Right before the SLS, however, was the SLR McLaren. Make no mistake, it’s not a particularly pretty car, either. It has weird proportions and a beak. Its doors look like they were stolen from some tuner Honda. But just because it’s awkward looking doesn’t mean it’s not unbelievably cool.
Given the cars pedigree – Benz and McLaren were its parents – it’s no surprise the amount of technology crammed in. Lots of carbon fiber and aluminum were used, and the 617 horsepower V8 was supercharged and intercooled. The only transmission available was AMG’s 5-speed automatic with, yes, flappy paddles. Active aerodynamic aides and all sorts of electronic trickery kept the car stable and cool at all speeds.

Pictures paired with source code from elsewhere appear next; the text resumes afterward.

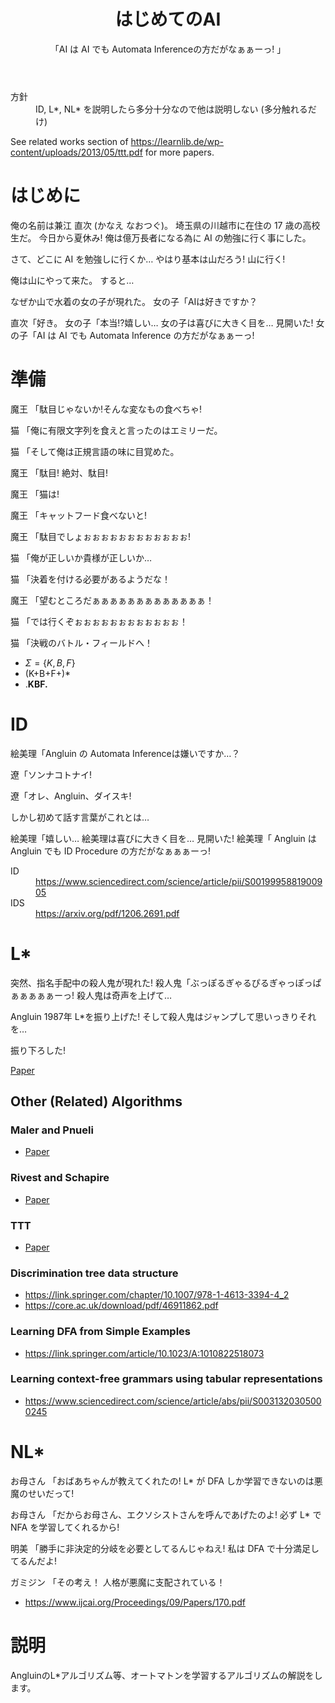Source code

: #+TITLE: はじめてのAI
#+SUBTITLE: 「AI は AI でも Automata Inferenceの方だがなぁぁーっ! 」

- 方針 :: ID, L*, NL* を説明したら多分十分なので他は説明しない (多分触れるだけ)

See related works section of https://learnlib.de/wp-content/uploads/2013/05/ttt.pdf for more papers.

* はじめに

俺の名前は兼江 直次 (かなえ なおつぐ)。
埼玉県の川越市に在住の 17 歳の高校生だ。
今日から夏休み!
俺は億万長者になる為に AI の勉強に行く事にした。

さて、どこに AI を勉強しに行くか…
やはり基本は山だろう!
山に行く!

俺は山にやって来た。
すると…

なぜか山で水着の女の子が現れた。
女の子「AIは好きですか？

直次「好き。
女の子「本当!?嬉しい…
女の子は喜びに大きく目を…
見開いた!
女の子「AI は AI でも Automata Inference の方だがなぁぁーっ! 

* 準備

魔王
「駄目じゃないか!そんな変なもの食べちゃ!

猫
「俺に有限文字列を食えと言ったのはエミリーだ。

猫
「そして俺は正規言語の味に目覚めた。

魔王
「駄目!
  絶対、駄目!

魔王
「猫は!

魔王
「キャットフード食べないと!

魔王
「駄目でしょぉぉぉぉぉぉぉぉぉぉぉぉ!

猫
「俺が正しいか貴様が正しいか… 

猫
「決着を付ける必要があるようだな！

魔王
「望むところだぁぁぁぁぁぁぁぁぁぁぁぁぁ！

猫
「では行くぞぉぉぉぉぉぉぉぉぉぉぉぉ！

猫
「決戦のバトル・フィールドへ！

- $\Sigma = \{K, B, F\}$
- (K+B+F+)*
- .*KBF.*

* ID

絵美理「Angluin の Automata Inferenceは嫌いですか…？

遼「ソンナコトナイ!

遼「オレ、Angluin、ダイスキ!

しかし初めて話す言葉がこれとは…

絵美理「嬉しい…
絵美理は喜びに大きく目を…
見開いた!
絵美理「 Angluin は Angluin でも ID Procedure の方だがなぁぁぁーっ! 


- ID :: https://www.sciencedirect.com/science/article/pii/S0019995881900905
- IDS :: https://arxiv.org/pdf/1206.2691.pdf

* L* 

突然、指名手配中の殺人鬼が現れた!
殺人鬼「ぶっぽるぎゃるぴるぎゃっぽっぱぁぁぁぁぁーっ!
殺人鬼は奇声を上げて…

Angluin 1987年 L*を振り上げた!
そして殺人鬼はジャンプして思いっきりそれを…

振り下ろした!

[[https://people.eecs.berkeley.edu/~dawnsong/teaching/s10/papers/angluin87.pdf][Paper]]

** Other (Related) Algorithms

*** Maler and Pnueli

 - [[https://www.sciencedirect.com/science/article/pii/S089054018571070X][Paper]]

*** Rivest and Schapire

 - [[https://people.csail.mit.edu/rivest/RivestSchapire-InferenceOfFiniteAutomataUsingHomingSequences-STOC89.pdf][Paper]]

*** TTT

 - [[https://learnlib.de/wp-content/uploads/2013/05/ttt.pdf][Paper]]

*** Discrimination tree data structure

 - https://link.springer.com/chapter/10.1007/978-1-4613-3394-4_2
 - https://core.ac.uk/download/pdf/46911862.pdf

*** Learning DFA from Simple Examples

 - https://link.springer.com/article/10.1023/A:1010822518073

*** Learning context-free grammars using tabular representations

 - https://www.sciencedirect.com/science/article/abs/pii/S0031320305000245


* NL*

お母さん
「おばあちゃんが教えてくれたの!
  L* が DFA しか学習できないのは悪魔のせいだって!

お母さん
「だからお母さん、エクソシストさんを呼んであげたのよ!
  必ず L* で NFA を学習してくれるから!

明美
「勝手に非決定的分岐を必要としてるんじゃねえ!
  私は DFA で十分満足してるんだよ!

ガミジン
「その考え！
  人格が悪魔に支配されている！

- https://www.ijcai.org/Proceedings/09/Papers/170.pdf



* COMMENT Applications

** Model Checking (BBC)

- https://www.cs.rice.edu/~vardi/papers/pstv99.pdf

** Model-driven test-case generation

- https://link.springer.com/chapter/10.1007/3-540-45923-5_6

* COMMENT Implementations

** LearnLib

- [[https://learnlib.de/wp-content/uploads/2013/05/ttt.pdf][Official Web Page]]
- Written in Java
- Latest release
  - version 0.14.0
  - 2019/02/18
- LICENSE :: Apache License 2.0

** libalf

- [[http://libalf.informatik.rwth-aachen.de/][Official Web Page]]
- Written in C++
- Latest release
  - version 0.3
  - 2011/04/09
- LICENSE :: LGPL v3

** AIDE

- [[https://archive.codeplex.com/?p=aide][CodePlex Archive]]
- Written in C#.NET
- Latest release
  - Unknown
  - The last commit in the archive is 2015/05/28
- LICENSE :: LGPL v2.1

** Tomte

- [[http://tomte.cs.ru.nl/][Official Web Page]]

* 説明
AngluinのL*アルゴリズム等、オートマトンを学習するアルゴリズムの解説をします。

* COMMENT 元ネタ

** Hell

[[https://www.youtube.com/watch?v=3_FXxwfjz50&t=384s][妹が作った痛い RPG 「エッチな夏休み」]]

俺の名前は兼江 直次 (かなえ なおつぐ)。
埼玉県の川越市に在住の 17 歳の高校生だ。
今日から夏休み!
俺は億万長者になる為に宝探しに行く事にした。

さて、どこに宝探しに行くか…
やはり基本は山だろう!
山に行く!

俺は山にやって来た。
すると…

なぜか山で水着の女の子が現れた。
女の子「エッチな女の子は好きですか？

直次「好き。
女の子「本当!?嬉しい…
女の子は喜びに大きく目を…
見開いた!
女の子「エッチはエッチでも Hell の方だがなぁぁーっ! 

** Hell 2

[[https://www.youtube.com/watch?v=3_FXxwfjz50&t=384s][妹が作った痛い RPG 「エッチな夏休み」]]

絵美理「エッチな女の子は嫌いですか…？

遼「ソンナコトナイ!

飾美「!?

飾美「遼君が…

飾美「遼君が…初めて人間の言葉を喋った…!

初めて…
今まで生きていて奇声しか上げていなかったのか…

遼「オレ、エッチ、ダイスキ!

しかし初めて話す言葉がこれとは…

絵美理「嬉しい…
絵美理は喜びに大きく目を…
見開いた!
絵美理「エッチはエッチでも Hell の方だがなぁぁぁーっ! 

** ぶっぽる

[[https://www.youtube.com/watch?v=3_FXxwfjz50&t=384s][妹が作った痛い RPG 「エッチな夏休み」]]

突然、指名手配中の殺人鬼が現れた!
殺人鬼「ぶっぽるぎゃるぴるぎゃっぽっぱぁぁぁぁぁーっ!
殺人鬼は奇声を上げて…

マキタ 26mm ハンマ・ドリルを振り上げた!
そして殺人鬼はジャンプして思いっきりそれを…

振り下ろした!

** 人格が

[[https://www.youtube.com/watch?v=gAn-PtAVW88&t=377s][妹が作った痛い RPG「エロキュラ」]]

お母さん
「おばあちゃんが教えてくれたの!
  明美が悪い子なのは悪魔のせいだって!

お母さん
「だからお母さん、エクソシストさんを呼んであげたのよ!
  必ず明美を救ってくれるから!

明美
「勝手に救いを必要としてるんじゃねえ!
  私は今の生き方に十分満足してるんだよ!

ガミジン
「その考え！
  人格が悪魔に支配されている！

** KBF

[[https://www.youtube.com/watch?v=pIkr6k0MaY8][妹が作った痛い RPG「エミリーの大冒険」]]

魔王
「駄目じゃないか!そんな変なもの食べちゃ!

猫
「俺にゴキブリを食えと言ったのはエミリーだ。

猫
「そして俺はゴキブリの味に目覚めた。

魔王
「駄目!
  絶対、駄目!

魔王
「猫は!

魔王
「キャットフード食べないと!

魔王
「駄目でしょぉぉぉぉぉぉぉぉぉぉぉぉ!

猫
「俺が正しいか貴様が正しいか… 

猫
「決着を付ける必要があるようだな！

魔王
「望むところだぁぁぁぁぁぁぁぁぁぁぁぁぁ！

猫
「では行くぞぉぉぉぉぉぉぉぉぉぉぉぉ！

猫
「決戦のバトル・フィールドへ！

** 平和

川越市は今日も平和だった。
~完~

And there was definitely some speed to be had. 60 mph came in under 4 seconds, top speed was the north side of 200 mph. While doing this, you have a front-row seat to God’s-own V8 soundtrack, as the exhaust exits just ahead of the front doors. Further, the windshield wipers are designed to work at 200 mph. Why? Because the car goes 200 mph, silly.
The interior is gorgeous. I mean, just look at it! All leather and aluminum trim. And there was even a roadster version.
Perfect examples – because there aren’t really any beaters out there – with way less than 10k miles start in the low $200s. Add $80-100k for the roadster. Virtually new cars are pushing $400k. My quick perusal of available cars shows all of them to be black or silver, so to be even more different I’d recommend searching for an actual color like Crystal Fayalite Green or Crystal Digenite Blue.
Let us know which of these, if any, you’d choose, or if we’ve missed something.